Source text ->
This evidence fails to show any breach of duty by defendant to plaintiff. Defendant’s driver sought and obtained plaintiff’s permission to use the scales. He told plaintiff’s employee that he had a heavy load. Plaintiff’s employee was in active control of the weighing operation. He directed the driver to do exactly what the driver did.

We recognize that the contributory negligence of plaintiff’s employee is not an issue on this venue appeal. Our only question is defendant’s negligence. Nevertheless, the action of plaintiff’s employee is pertinent because the driver was justified in relying on his directions. Plaintiff owned the scales and presumably its employees knew their construction and their capacity. So far as this record shows, the position of the load on the trailer was as apparent to plaintiff’s employee as to the driver. The only evidence indicating concentration of the load over the rear wheels is the testimony of William Wells, who said that if he had seen the truck before the accident he would have taken precautions. The driver had no reason to believe that the employee in charge of the scales would direct him to drive the truck onto the scales without taking whatever precautions were necessary. In the absence of evidence that the driver had information about the load not apparent to plaintiff’s employee in charge of the scales, we hold that the driver had no duty to make an independent judgment of the danger to the scales from that particular load or to take precautions which plaintiff’s employee did not require.

Data provided ->

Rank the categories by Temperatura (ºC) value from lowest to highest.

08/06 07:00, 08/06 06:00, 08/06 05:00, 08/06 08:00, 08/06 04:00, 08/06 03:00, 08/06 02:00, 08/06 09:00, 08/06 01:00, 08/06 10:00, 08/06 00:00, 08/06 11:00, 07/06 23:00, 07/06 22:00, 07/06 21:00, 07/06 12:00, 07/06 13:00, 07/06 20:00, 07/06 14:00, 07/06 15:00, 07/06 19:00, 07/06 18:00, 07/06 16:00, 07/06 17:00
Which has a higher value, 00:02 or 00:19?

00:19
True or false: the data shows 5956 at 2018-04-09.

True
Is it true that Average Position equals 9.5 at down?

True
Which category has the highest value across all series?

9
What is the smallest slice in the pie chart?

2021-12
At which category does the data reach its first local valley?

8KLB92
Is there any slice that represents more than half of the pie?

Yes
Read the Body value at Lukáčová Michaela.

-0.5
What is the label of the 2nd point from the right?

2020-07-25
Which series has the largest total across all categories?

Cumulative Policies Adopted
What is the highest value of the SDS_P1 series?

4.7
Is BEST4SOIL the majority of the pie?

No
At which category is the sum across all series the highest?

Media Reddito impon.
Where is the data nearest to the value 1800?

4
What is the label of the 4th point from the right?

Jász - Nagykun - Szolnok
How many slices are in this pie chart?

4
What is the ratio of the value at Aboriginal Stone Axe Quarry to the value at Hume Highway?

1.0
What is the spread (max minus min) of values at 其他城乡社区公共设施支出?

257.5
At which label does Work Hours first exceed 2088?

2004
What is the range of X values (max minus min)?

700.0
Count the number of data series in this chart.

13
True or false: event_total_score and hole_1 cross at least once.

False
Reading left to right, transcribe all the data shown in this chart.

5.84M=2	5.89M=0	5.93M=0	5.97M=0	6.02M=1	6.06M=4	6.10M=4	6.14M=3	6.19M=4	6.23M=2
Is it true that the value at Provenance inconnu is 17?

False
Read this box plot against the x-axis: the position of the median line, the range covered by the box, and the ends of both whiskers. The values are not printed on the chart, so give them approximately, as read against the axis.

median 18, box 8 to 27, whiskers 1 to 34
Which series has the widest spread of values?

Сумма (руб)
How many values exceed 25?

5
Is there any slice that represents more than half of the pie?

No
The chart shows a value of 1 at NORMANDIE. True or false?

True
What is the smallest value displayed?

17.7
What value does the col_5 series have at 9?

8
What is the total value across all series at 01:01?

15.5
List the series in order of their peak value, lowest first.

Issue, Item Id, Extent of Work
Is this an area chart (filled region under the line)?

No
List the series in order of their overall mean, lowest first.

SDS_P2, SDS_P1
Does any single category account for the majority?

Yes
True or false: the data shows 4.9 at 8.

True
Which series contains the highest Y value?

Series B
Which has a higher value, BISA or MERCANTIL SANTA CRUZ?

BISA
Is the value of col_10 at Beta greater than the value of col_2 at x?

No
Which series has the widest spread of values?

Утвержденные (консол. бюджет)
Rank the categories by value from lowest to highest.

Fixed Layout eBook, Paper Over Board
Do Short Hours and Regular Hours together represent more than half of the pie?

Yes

How to complete this task ->
Continue the court opinion on the damaged scales from the point where it stops.

Your response ->
Moreover, there is no evidence that the driver had any reason to anticipate any damage to the scales because of the load in question. Plaintiff cites cases to the effect that the particular manner of the injury need not be foreseen. However, there is no proof here that the driver had reason to foresee any injury at all. There is no evidence that the load, however unbalanced, was greater than the total capacity of the scales. Wells testified that the scales were built in sections and that each section had a weighing capacity of only 50,000 pounds, but there is no evidence that the driver or any other employee of defendant had this information. The scales were covered by a continuous concrete deck. So far as the record shows, none of defendant’s employees had any reason to suspect that this load would exceed the capacity of the scales in any respect.

No evidentiary value can be given to Wells’ conclusion that a person using ordinary care could have anticipated that the type of load in question would have done damage to the scales. The facts on which this conclusion was based are not given. The question does not appear to have been put from the point of view of a truck driver who had no knowledge of the construction of the scales and had been directed by a representative of the owner to proceed as he did. So far as appears, the question was answered from the point of view of the owner in permitting his scales to be used for weighing such a load. Though this opinion may have had a bearing on contributory negligence, it was no evidence of negligence on the part of the truck driver.

Plaintiff contends alternatively that the trial court’s ruling can be sustained on the ground that the suit is for damage to land under Tex.Rev.Civ.Stat.Ann., art. 1995, subd. 14. Neither the petition nor the controverting plea alleges facts showing that the scales were so attached to the land as to make them part of the realty. Consequently, we hold that no question is raised under subd. 14.

The order of the district court overruling defendant’s plea of privilege is reversed and judgment is rendered sustaining such plea.